Some car speakers are in more inaccessible places, so if you're having trouble getting to the speakers to measure them, then you might want to call a professional. One great resource is Crutchfield, and the primary advantage to using them is that they have online and print-based guides that help you look up your vehicle. For almost any vehicle, their guide will tell you what size your car speakers are and which of their speakers will be easy replacements. Better yet, if you order from Crutchfield, they include an easy to follow installation guide, and if any adaptor brackets or wiring harnesses are needed, they supply those for free, too.

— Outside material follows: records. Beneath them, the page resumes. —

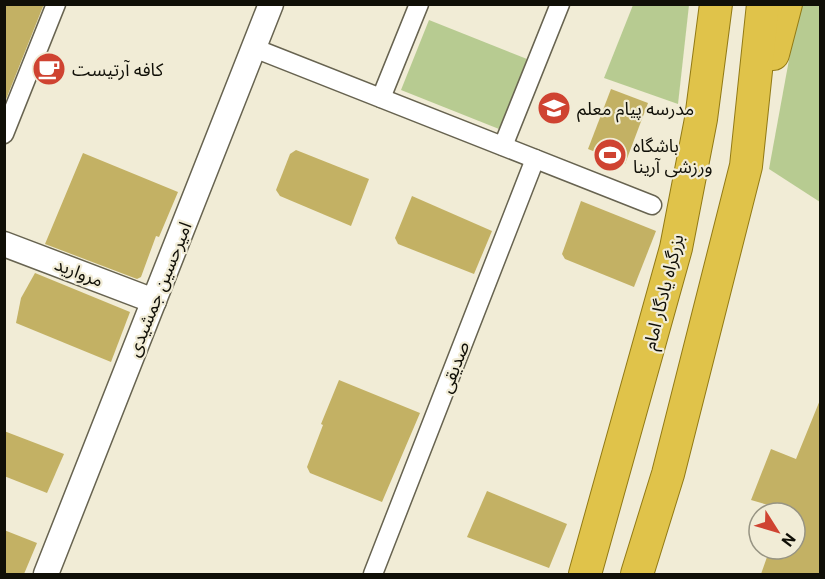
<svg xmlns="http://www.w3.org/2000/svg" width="825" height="579" viewBox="0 0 825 579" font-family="Roboto,'Noto Sans Arabic',sans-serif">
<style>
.green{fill:#b7cb91}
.building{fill:#c3b164}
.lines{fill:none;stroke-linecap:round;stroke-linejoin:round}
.minor-casing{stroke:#676350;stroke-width:21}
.tertiary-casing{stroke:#676350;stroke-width:27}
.trunk-casing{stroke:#927a15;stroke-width:34}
.minor{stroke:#fff;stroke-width:18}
.tertiary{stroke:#fff;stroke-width:24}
.trunk{stroke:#e0c34a;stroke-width:32}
.labels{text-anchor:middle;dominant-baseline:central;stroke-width:4.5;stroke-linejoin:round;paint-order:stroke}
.poi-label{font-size:18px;fill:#100f07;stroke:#f1ecd6;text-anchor:start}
.street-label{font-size:18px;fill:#100f07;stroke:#f1ecd6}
</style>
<rect width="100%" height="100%" fill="#f1ecd6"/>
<g class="green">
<path d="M633,5H689L678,104L604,78Z"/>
<path d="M799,5H820V202L769,169Z"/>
<path d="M429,20L527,59L499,129L401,90Z"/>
</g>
<g class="building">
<path d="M4,4H44L5,102H4Z"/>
<path d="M611,89L648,103L625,164L588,149Z"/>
<path d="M296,150L369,179L351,226L280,196L276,190L290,154Z"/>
<path d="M83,153L178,192L159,237L156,236L141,277L137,279L45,244Z"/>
<path d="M412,196L492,231L474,274L398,244L395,238Z"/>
<path d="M581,201L656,231L634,287L565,259L562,254Z"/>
<path d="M35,273L130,312L111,362L16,323L21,298Z"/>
<path d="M339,380L420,413L382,502L310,473L307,467L323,425L321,424Z"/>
<path d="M820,400V574H761L767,557L772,558L776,549H795V513L751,500L771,449L796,459Z"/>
<path d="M4,431L64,454L47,493L4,476Z"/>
<path d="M487,491L567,524L549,568L467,537Z"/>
<path d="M4,530L37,543L24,574H4Z"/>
</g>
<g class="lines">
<g class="minor-casing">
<g id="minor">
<path d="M254,48L652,205"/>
<path d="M381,98L419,4"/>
<path d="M4,134L56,4"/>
<path d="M503,146L560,4"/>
<path d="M373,574L535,159"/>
</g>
</g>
<g class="tertiary-casing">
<g id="tertiary">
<path d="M4,244L154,301"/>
<path d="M46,574L271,4"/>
</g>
</g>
<g class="trunk-casing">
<g id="trunk">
<path d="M773,54L786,4"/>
<path d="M585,574L676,248L701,119L716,4"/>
<path d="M637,574L668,474L746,166L763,4"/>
</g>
</g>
<use href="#minor" class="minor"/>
<use href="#tertiary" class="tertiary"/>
<use href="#trunk" class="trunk"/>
</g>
<defs>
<g id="cafe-disc" transform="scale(1.725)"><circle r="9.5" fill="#cf4331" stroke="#f1ecd6"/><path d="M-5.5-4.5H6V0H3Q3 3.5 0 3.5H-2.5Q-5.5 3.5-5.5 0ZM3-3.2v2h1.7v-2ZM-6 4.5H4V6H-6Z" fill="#fff"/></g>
<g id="school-disc" transform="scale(1.725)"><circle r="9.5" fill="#cf4331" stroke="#f1ecd6"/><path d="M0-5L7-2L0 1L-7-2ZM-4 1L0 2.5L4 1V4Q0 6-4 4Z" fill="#fff"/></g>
<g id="stadium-disc" transform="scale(1.725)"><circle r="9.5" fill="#cf4331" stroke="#f1ecd6"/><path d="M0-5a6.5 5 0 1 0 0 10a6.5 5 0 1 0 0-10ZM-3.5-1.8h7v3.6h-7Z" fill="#fff"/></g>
</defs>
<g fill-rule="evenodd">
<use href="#cafe-disc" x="49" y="69"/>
<use href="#school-disc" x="554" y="108"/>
<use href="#stadium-disc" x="610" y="155"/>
</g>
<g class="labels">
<g class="poi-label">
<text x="72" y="69">کافه آرتیست</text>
<text x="577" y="108">مدرسه پیام معلم</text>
<text x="633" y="145">باشگاه<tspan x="633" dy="21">ورزشی آرینا</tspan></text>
</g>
<g class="street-label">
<text transform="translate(79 272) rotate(21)">مروارید</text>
<text transform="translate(159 289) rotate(-68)">امیرحسین جمشیدی</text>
<text transform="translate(663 292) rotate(-76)">بزرگراه یادگار امام</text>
<text transform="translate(454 367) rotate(-69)">صدیقی</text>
</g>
</g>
<rect width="825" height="579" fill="none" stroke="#100f07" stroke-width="12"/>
<g transform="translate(777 531) rotate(127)"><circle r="28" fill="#f1ecd6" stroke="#979483" stroke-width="1.5"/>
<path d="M0-4.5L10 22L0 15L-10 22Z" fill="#cf4331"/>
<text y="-9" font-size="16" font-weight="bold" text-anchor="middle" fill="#100f07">N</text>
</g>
</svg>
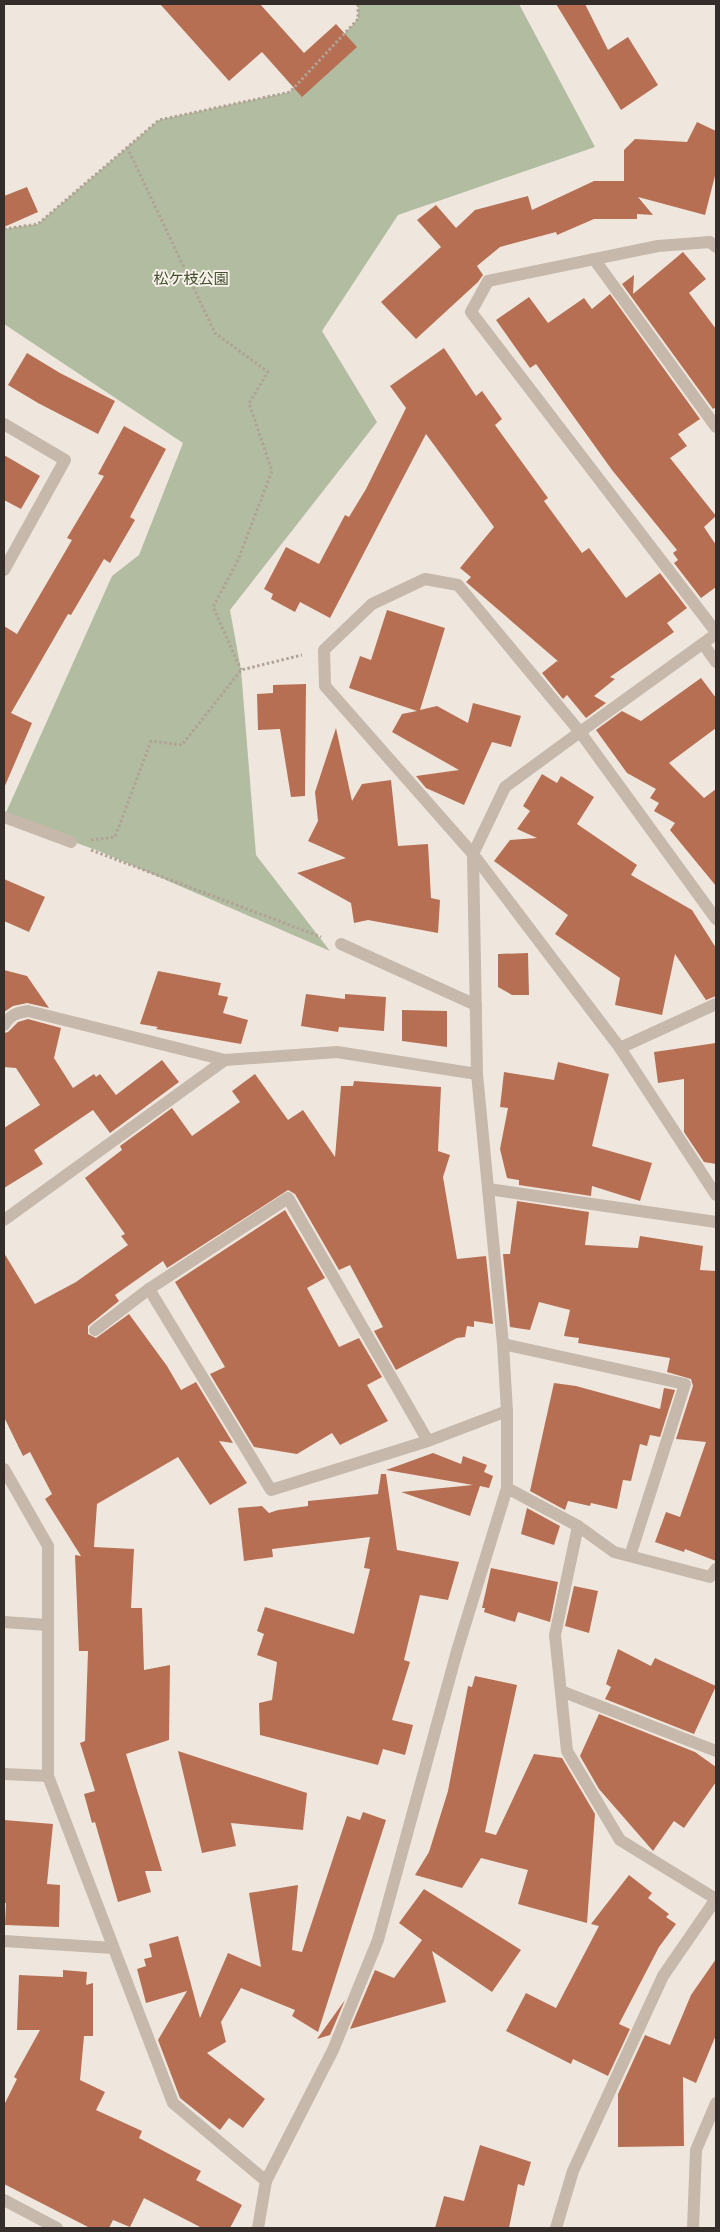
<svg xmlns="http://www.w3.org/2000/svg" width="720" height="2232" viewBox="0 0 720 2232" font-family="'Roboto Condensed','Noto Sans JP',sans-serif">
<rect width="100%" height="100%" fill="#efe7de"/>
<polygon fill="#b2bca0" points="358,4 519,4 595,147 398,215 322,331 377,422 230,610 241,670 256,855 330,951 99,851 4,817 112,576 139,555 183,443 4,324 4,229 38,224 159,120 290,92 358,19"/>
<g fill="#b76f54">
<polygon points="160,4 260,4 304,53 336,24 357,47 302,97 262,52 229,81"/>
<polygon points="556,4 585,4 608,50 628,37 658,85 621,110"/>
<polygon points="697,122 716,131 716,172 705,215 638,197 653,215 637,214 637,219 594,219 557,235 556,232 500,247 477,266 483,275 478,282 416,339 381,302 441,247 417,220 436,205 456,228 475,210 528,196 532,210 594,181 624,181 624,150 635,139 687,142"/>
<polygon points="27,187 38,212 4,227 4,196"/>
<polygon points="683,252 706,279 689,293 716,329 716,407 713,409 622,284 634,275 633,294"/>
<polygon points="610,294 700,419 678,434 687,446 670,458 716,516 704,527 716,545 716,587 701,598 674,563 678,560 673,553 677,550 612,470 536,364 530,368 496,320 529,297 548,323 584,298 592,309"/>
<polygon points="444,348 476,396 482,391 502,419 495,425 548,498 544,501 582,553 589,548 626,598 660,573 687,608 667,623 674,632 610,677 615,679 594,696 606,703 586,718 567,695 563,699 542,673 557,661 559,662 466,582 471,577 460,568 494,527 426,434 330,618 300,602 295,612 271,599 273,594 264,589 286,547 319,564 345,515 349,517 366,489 406,408 390,386"/>
<polygon points="27,353 60,373 115,401 98,434 38,403 8,385"/>
<polygon points="124,426 166,449 130,517 135,520 110,563 104,559 71,615 68,614 11,713 32,723 4,788 4,626 17,634 72,540 67,538 104,476 98,474"/>
<polygon points="4,455 40,476 21,509 4,500"/>
<polygon points="387,610 445,628 420,710 437,706 468,723 473,703 521,716 511,747 492,742 464,805 426,788 416,776 459,770 392,732 402,714 417,711 349,688 360,656 371,660"/>
<polygon points="701,678 716,698 716,728 669,763 704,798 716,789 716,886 670,830 675,823 654,811 659,803 650,798 656,789 627,773 596,730 622,711 641,721"/>
<polygon points="306,684 305,796 291,797 280,729 258,730 257,694 273,693 273,685"/>
<polygon points="336,728 352,801 362,784 391,780 398,846 428,844 431,898 440,900 438,933 368,920 354,923 351,903 297,873 346,858 308,841 318,821 315,792"/>
<polygon points="542,774 557,783 561,776 594,797 577,824 637,865 631,875 692,910 716,948 716,996 706,1000 675,954 662,1015 615,1005 620,978 555,934 568,915 494,861 510,840 537,838 517,829 530,811 523,806"/>
<polygon points="4,879 45,897 29,932 4,921"/>
<polygon points="528,953 529,995 512,995 498,987 498,954"/>
<polygon points="4,970 27,976 49,1008 27,1003 13,1006 4,1012"/>
<polygon points="158,971 221,983 218,995 228,997 223,1013 248,1020 241,1044 156,1029 158,1027 140,1024"/>
<polygon points="306,994 345,999 345,994 386,997 384,1031 339,1027 338,1032 301,1026"/>
<polygon points="402,1010 447,1011 447,1047 402,1041"/>
<polygon points="28,1019 61,1028 54,1058 73,1088 94,1074 96,1077 100,1074 116,1095 162,1060 179,1082 110,1133 93,1110 34,1150 43,1164 4,1188 4,1128 40,1105 16,1068 4,1067 4,1033 8,1032 18,1022"/>
<polygon points="716,1043 716,1164 704,1162 684,1132 684,1079 658,1083 654,1052"/>
<polygon points="558,1062 609,1074 592,1146 652,1163 640,1201 592,1186 591,1196 519,1185 519,1180 507,1178 500,1149 508,1108 500,1107 504,1072 554,1080"/>
<polygon points="255,1074 288,1120 303,1110 335,1157 341,1086 353,1086 354,1081 441,1087 438,1151 450,1155 443,1177 457,1259 486,1256 493,1324 474,1321 474,1327 467,1326 465,1337 457,1338 396,1370 374,1331 383,1327 350,1265 339,1270 295,1194 288,1190 167,1268 163,1261 115,1295 119,1301 88,1326 88,1334 96,1338 129,1314 167,1366 181,1390 196,1382 233,1443 219,1441 247,1483 210,1505 178,1457 97,1504 94,1547 134,1549 131,1608 142,1608 144,1670 170,1665 169,1740 126,1754 162,1871 145,1871 151,1892 118,1902 95,1822 92,1823 84,1794 95,1791 80,1743 85,1741 88,1651 79,1651 75,1555 81,1556 45,1499 52,1494 30,1452 23,1456 4,1417 4,1253 35,1304 76,1282 128,1245 121,1236 125,1234 85,1178 122,1150 120,1146 172,1108 192,1136 240,1102 232,1091"/>
<polygon points="517,1201 589,1212 585,1245 638,1248 640,1236 703,1246 700,1270 716,1271 716,1561 685,1549 684,1552 655,1542 666,1512 680,1517 706,1442 676,1439 693,1386 691,1379 667,1372 670,1358 578,1343 579,1338 564,1336 570,1310 539,1302 530,1330 510,1327 503,1254 510,1254"/>
<polygon points="285,1210 325,1278 307,1288 339,1347 359,1338 382,1377 367,1385 388,1421 340,1445 332,1433 297,1454 254,1447 210,1374 225,1367 175,1282"/>
<polygon points="554,1383 576,1386 660,1409 664,1388 675,1390 660,1437 650,1435 647,1446 640,1444 631,1481 623,1480 617,1509 591,1503 590,1506 568,1501 565,1510 530,1491"/>
<polygon points="433,1453 461,1464 463,1456 487,1465 484,1472 493,1476 489,1488 480,1486 470,1516 401,1492 473,1485 386,1470"/>
<polygon points="381,1474 386,1474 397,1550 459,1562 448,1600 420,1595 404,1660 410,1662 392,1720 413,1725 405,1755 383,1749 378,1765 260,1735 259,1703 272,1700 277,1662 257,1655 264,1634 257,1631 265,1607 354,1634 370,1569 364,1568 370,1537 272,1549 273,1557 244,1561 238,1508 262,1506 269,1513 278,1510 308,1506 308,1501 378,1494"/>
<polygon points="527,1508 560,1526 554,1545 521,1534"/>
<polygon points="491,1568 558,1582 550,1622 518,1612 515,1622 484,1612 485,1608 482,1608"/>
<polygon points="574,1586 598,1591 589,1633 565,1626"/>
<polygon points="618,1649 651,1666 655,1658 716,1686 694,1734 605,1699 611,1687 606,1684"/>
<polygon points="475,1676 517,1685 485,1832 496,1835 534,1754 562,1758 595,1814 587,1923 518,1904 528,1870 481,1858 462,1888 415,1875 429,1852 448,1791 468,1686 472,1687"/>
<polygon points="599,1714 695,1752 716,1767 716,1782 684,1828 674,1821 653,1851 599,1789 580,1756"/>
<polygon points="178,1751 307,1793 303,1830 231,1823 236,1846 202,1853"/>
<polygon points="363,1812 386,1820 318,2032 292,2016 295,2010 241,1988 221,2022 226,2042 207,2053 265,2099 243,2128 229,2118 220,2130 180,2098 158,2040 187,1991 146,2003 137,1969 146,1966 144,1959 152,1957 149,1944 178,1936 200,2018 228,1953 261,1967 249,1893 298,1885 292,1950 302,1952 347,1816 360,1820"/>
<polygon points="4,1820 53,1824 47,1884 60,1885 59,1927 5,1925 6,1903 4,1903"/>
<polygon points="629,1875 652,1893 648,1898 669,1914 666,1917 676,1924 659,1947 619,2024 630,2029 608,2076 573,2059 571,2064 506,2031 526,1993 556,2008 599,1926 591,1924"/>
<polygon points="424,1889 521,1950 492,1992 432,1951 446,2002 350,2029 375,1970 394,1978 422,1940 399,1923"/>
<polygon points="716,1959 716,2035 696,2083 683,2077 684,2146 618,2147 618,2094 645,2035 670,2045 691,1995"/>
<polygon points="63,1970 87,1972 86,1985 93,1983 93,2036 84,2036 80,2080 105,2092 96,2110 142,2131 139,2138 201,2171 196,2180 242,2205 230,2228 202,2228 144,2198 130,2227 113,2220 109,2228 90,2228 4,2184 4,2105 17,2079 14,2077 40,2030 17,2030 19,1975 63,1977"/>
<polygon points="345,2000 330,2035 317,2039"/>
<polygon points="480,2145 531,2162 524,2186 518,2184 509,2228 435,2228 444,2196 464,2201"/>
</g>
<g fill="none" stroke-linecap="round" stroke-linejoin="round">
<g stroke="#b1a296" stroke-width="3" stroke-dasharray="2.5 2.5" stroke-linecap="butt">
<polyline points="127,147 215,333 268,372 249,403 272,471 238,560 213,607 241,670"/>
<polyline points="4,229 38,224 159,120 290,92 358,19 358,4"/>
<polyline points="91,840 115,837 151,741 182,745 241,670 302,655"/>
<polyline points="91,850 321,937"/>
</g>
<g stroke="#c6b8ab" stroke-width="12">
<polyline points="716,247 710,242 658,246 488,281 471,312 716,632"/>
<polyline points="594,259 716,427"/>
<polyline points="4,424 65,460 4,570"/>
<polyline points="716,634 580,732 458,585 425,579 372,604 324,650 325,686 473,854 620,1048 716,1195"/>
<polyline points="703,644 716,662"/>
<polyline points="4,817 71,842"/>
<polyline points="341,944 476,1005"/>
<path d="M4 1025C10 1015 16 1013 28 1011L225 1060 337 1052 477 1074 473 854 505 787 580 732 716 919"/>
<polyline points="620,1048 716,1004"/>
<polyline points="477,1074 503,1344 685,1384 630,1556"/>
<polyline points="488,1189 716,1222"/>
<polyline points="4,1220 225,1060"/>
<polyline points="95,1330 149,1289"/>
<polyline points="503,1344 507,1411 507,1488"/>
<polyline points="428,1441 288,1198 149,1289 271,1490 428,1441 507,1411"/>
<polyline points="4,1469 48,1546 48,1776 173,2103 266,2181 258,2228"/>
<polyline points="578,1526 555,1635 567,1751 620,1840 716,1899"/>
<polyline points="4,1622 48,1625"/>
<polyline points="561,1691 716,1751"/>
<polyline points="4,1774 48,1776"/>
<polyline points="4,1941 113,1948"/>
<polyline points="266,2181 333,2050 378,1940 457,1651 507,1488 578,1526 614,1552 710,1577 716,1569"/>
<polyline points="4,2200 57,2228"/>
<polyline points="556,2228 573,2171 663,1976 716,1899"/>
<polyline points="693,2228 696,2150 716,2103"/>
</g>
</g>
<g text-anchor="middle" dominant-baseline="central" stroke-width="4" stroke-linejoin="round" paint-order="stroke">
<g font-size="15" fill="#435030" stroke="#f7f1ea">
<text x="191" y="279">松ケ枝公園</text>
</g>
</g>
<rect width="720" height="2232" fill="none" stroke="#352d29" stroke-width="10"/>
</svg>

If you don't have the money to replace all your speakers, you can either replace the pair of speakers that sound the worst or replace the biggest set of speakers. Replacing the largest set of speakers will be somewhat more expensive than replacing a smaller set of speakers, but the results are likely to sound far better. For example, say all four of your speakers are blown, distorting badly on bass notes. You measure them and find that you have 4 inch front speakers and 6 x 9 rear speakers. Unless you pay top dollar for really great 4 inch speakers, it isn't likely that you'll hear too great of an improvement by replacing them. However, there are plenty of inexpensive, high-quality 6 x 9 speakers on the market, and replacing that set will yield much better-sounding results.


The next decision is which speakers to buy. The easiest method is to replace a pair of speakers with a pair that is an identical size. However, sometimes the magnet on the back of the speaker may be too much bigger than the old speaker, or perhaps part of the front of the speaker sticks out too far for the old speaker hole. If you're buying speakers from a local store, it's helpful to measure all the speaker and hole dimensions and take the measurements with you to buy the new set.